Mayor of Berlin, Maryland
- In office 1914–1916
- Preceded by: Orlando Harrison
- Succeeded by: Edward S. Furbush

Member of the Maryland House of Delegates from Worcester County
- In office January 3, 1912 – January 7, 1914
- Preceded by: William F. King Severn Murray Reece C. Peters
- Succeeded by: John Hagan William H. Price Milton L. Veasey
- In office January 5, 1898 – January 3, 1900
- Preceded by: Horace F. Harmonson William F. Johnson Edwin H. Taylor
- Succeeded by: Henry J. Anderson Charles F. Truitt Lloyd Wilkinson

Personal details
- Born: December 28, 1857
- Died: May 31, 1932 (aged 74)
- Party: Democratic
- Spouse: Martha "Mattie" Collins Taylor
- Children: Thomas Collins Taylor
- Alma mater: Western Maryland College (B.A., M.A.)
- Occupation: Banker, lawyer, educator

= Calvin B. Taylor =

American politician (1857–1932)

Calvin Bowen Taylor (December 28, 1857 – May 31, 1932) was an American banker, politician, lawyer, and educator. He served on the town council of and as mayor of Berlin, Maryland, served two terms in the Maryland House of Delegates, and founded a banking company bearing his name that continues to exist in eastern Maryland and Delaware.

==Early life and education==
The son of Arthur W. Taylor and Margaret Ellen Bowen Taylor, Calvin B. Taylor was born at Trappe Creek Farm near Berlin, Maryland, on December 28, 1857. Growing up on the farm, he attended public schools in addition to Old Buckingham Academy. He earned a Bachelor of Arts in 1882 and later a Master of Arts degree from Western Maryland College (now McDaniel College).

==Career==
Taylor became an educator after earning his degrees, teaching at Bishopville Academy before becoming principal. He subsequently returned to Buckingham Academy, his alma mater, to serve as its first principal after becoming Berlin High School. He would remain in that position for six years, studying law and being admitted to the bar in 1886 or 1887 during that time, until resigning in 1889 to practice law full-time.

Shortly thereafter, in 1890, Taylor entered business as a banker in conjunction with his law partner, Edward D. Martin. Originally a private bank under the name of Calvin B. Taylor, Banker, Martin withdrew before its renaming to Calvin B. Taylor Banking Company and its 1907 incorporation as the Calvin B. Taylor Banking Company of Berlin. The corporation remains in existence in Worcester County, Maryland and Sussex County, Delaware, as Taylor Bank. Taylor also served as director of the First National Bank in Snow Hill, Maryland, as well as the Bishopville Bank. In addition to banking, Taylor also began an insurance company connected to the bank under the name of Calvin B. Taylor & Co. in conjunction with William L. Holloway, which also remains in existence as Smith, Cropper & Deeley Inc.

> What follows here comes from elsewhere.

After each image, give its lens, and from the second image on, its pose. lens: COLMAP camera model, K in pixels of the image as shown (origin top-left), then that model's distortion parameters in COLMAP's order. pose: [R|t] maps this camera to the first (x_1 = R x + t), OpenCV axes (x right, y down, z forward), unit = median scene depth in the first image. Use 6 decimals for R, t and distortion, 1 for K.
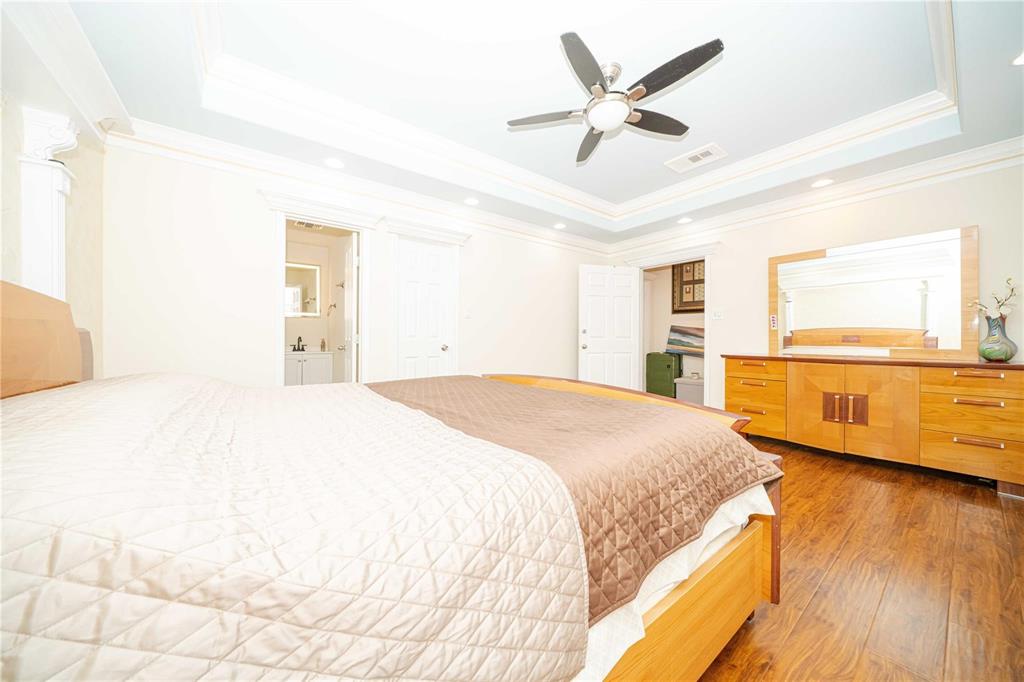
lens RADIAL K [[348.1, 0, 511.8], [0, 348.1, 342.6], [0, 0, 1]] dist [-0.008422, 0.000111]
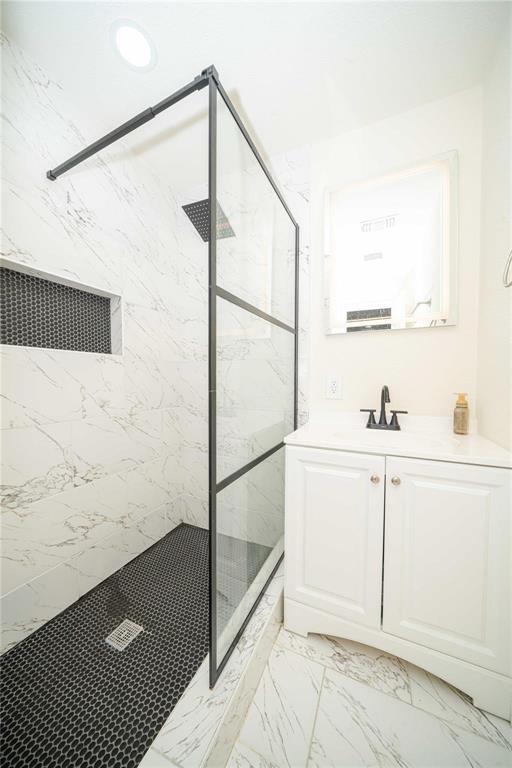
lens RADIAL K [[261.0, 0, 256.1], [0, 261.0, 382.7], [0, 0, 1]] dist [-0.008422, 0.000111]
pose [[0.456328, 0.007686, -0.889779, -0.440101], [-0.003372, 0.999970, 0.006908, -0.022731], [0.889805, -0.000152, 0.456340, 0.767444]]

Having established a name for himself in the local community, Taylor served for four years as a member of the Berlin Town Council. In 1898, he was elected to represent Worcester County in the Maryland House of Delegates, receiving 2,109 votes, the most of any of the nine candidates in the field—three of whom were elected. He served one term, through 1899, before returning in 1912 for another term through 1913. He subsequently served for two years, from 1914 to 1916, as Mayor of Berlin. In addition to holding governmental office, Taylor served on the Maryland Democratic State Central Committee for 25 years.

Taylor continued to practice law and serve as president and chairman of the board of directors for the Calvin B. Taylor Banking Company until his death on May 31, 1932. He was interred in Buckingham Cemetery.

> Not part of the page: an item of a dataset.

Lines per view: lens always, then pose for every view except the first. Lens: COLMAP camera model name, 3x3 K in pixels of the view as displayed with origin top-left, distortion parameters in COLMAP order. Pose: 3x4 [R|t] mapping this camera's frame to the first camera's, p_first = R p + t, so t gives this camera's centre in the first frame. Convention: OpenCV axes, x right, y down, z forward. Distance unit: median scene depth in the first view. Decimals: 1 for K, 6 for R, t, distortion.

==Personal life and family==
Calvin B. Taylor married his wife, Martha "Mattie" Collins of Hannibal, Missouri, on July 21, 1886, while serving as principal of Berlin High School. The couple purchased the building presently known as the Calvin B. Taylor House in September 1894 and had only one child, Thomas Collins Taylor, who died as an infant. Taylor also was active throughout his life as a member of the Buckingham Presbyterian Church.